Document section below:

A principled approach for generating adversarial images under non-smooth dissimilarity metrics

Authors: Aram-Alexandre Pooladian, Chris Finlay, Tim Hoheisel, Adam Oberman | Published: 2019-08-05 | Updated: 2019-10-08

2019.08.052025.05.28

Authors: Aram-Alexandre Pooladian, Chris Finlay, Tim Hoheisel, Adam Oberman
Published: 2019-08-05 | Updated: 2019-10-08

Source: https://arxiv.org/abs/1908.01667

PDF: https://arxiv.org/pdf/1908.01667

Labels Predicted by AI

Adversarial Attack Methods Attack Evaluation Robustness Improvement Method

Please note that these labels were automatically added by AI. Therefore, they may not be entirely accurate.
For more details, please see the About the Literature Database page.

End of Document section.

__Explore the material__:
**a)** In the paper entry, will you transcribe everything from "PDF: https://arxiv.org/pdf/1908.01667" down to "be entirely accurate."?
**b)** Using the paper entry, answer these:
(i) On what date was the paper published?
(ii) Which author is named last?
(iii) According to the note, how were the labels added, and how accurate might they be?
**c)** Can you sum up the paper entry in two sentences?

Information provided below:

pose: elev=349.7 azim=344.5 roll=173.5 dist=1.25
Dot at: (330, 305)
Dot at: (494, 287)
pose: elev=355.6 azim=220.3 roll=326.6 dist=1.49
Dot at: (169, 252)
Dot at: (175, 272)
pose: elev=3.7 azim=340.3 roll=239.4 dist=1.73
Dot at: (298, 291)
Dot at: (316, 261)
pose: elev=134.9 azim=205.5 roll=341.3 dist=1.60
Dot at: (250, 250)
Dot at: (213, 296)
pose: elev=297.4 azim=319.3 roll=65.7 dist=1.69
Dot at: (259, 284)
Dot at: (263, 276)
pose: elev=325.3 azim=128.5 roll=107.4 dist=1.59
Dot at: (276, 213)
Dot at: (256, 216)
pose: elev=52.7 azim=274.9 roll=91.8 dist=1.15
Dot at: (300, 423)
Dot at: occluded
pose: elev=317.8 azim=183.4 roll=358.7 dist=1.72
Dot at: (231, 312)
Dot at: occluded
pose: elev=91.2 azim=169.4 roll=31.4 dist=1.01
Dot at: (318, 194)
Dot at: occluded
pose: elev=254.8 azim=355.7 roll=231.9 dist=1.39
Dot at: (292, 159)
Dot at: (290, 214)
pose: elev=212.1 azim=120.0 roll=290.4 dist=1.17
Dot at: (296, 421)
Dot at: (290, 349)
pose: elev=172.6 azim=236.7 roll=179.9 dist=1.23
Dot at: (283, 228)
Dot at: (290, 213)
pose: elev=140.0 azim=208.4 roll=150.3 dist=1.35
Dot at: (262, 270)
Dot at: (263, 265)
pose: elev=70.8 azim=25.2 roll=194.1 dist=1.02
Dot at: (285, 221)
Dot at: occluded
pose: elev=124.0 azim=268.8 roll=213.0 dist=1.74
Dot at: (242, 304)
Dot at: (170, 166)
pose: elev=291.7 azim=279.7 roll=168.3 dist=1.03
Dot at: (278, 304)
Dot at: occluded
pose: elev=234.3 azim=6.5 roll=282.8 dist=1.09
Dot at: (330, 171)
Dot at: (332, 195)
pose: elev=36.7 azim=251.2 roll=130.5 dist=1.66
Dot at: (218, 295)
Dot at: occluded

End of Information provided.

__Answers to the problems__:
**a)**
PDF: https://arxiv.org/pdf/1908.01667

Labels Predicted by AI

Adversarial Attack Methods Attack Evaluation Robustness Improvement Method

Please note that these labels were automatically added by AI. Therefore, they may not be entirely accurate.

**b)**
(i) 2019-08-05
(ii) Adam Oberman
(iii) They were added automatically by AI, so they may not be entirely accurate.

**c)** "A principled approach for generating adversarial images under non-smooth dissimilarity metrics," by Aram-Alexandre Pooladian, Chris Finlay, Tim Hoheisel, and Adam Oberman, was published 2019-08-05 and updated 2019-10-08, with links to its arXiv source and PDF. Its labels were added automatically by AI and may not be entirely accurate.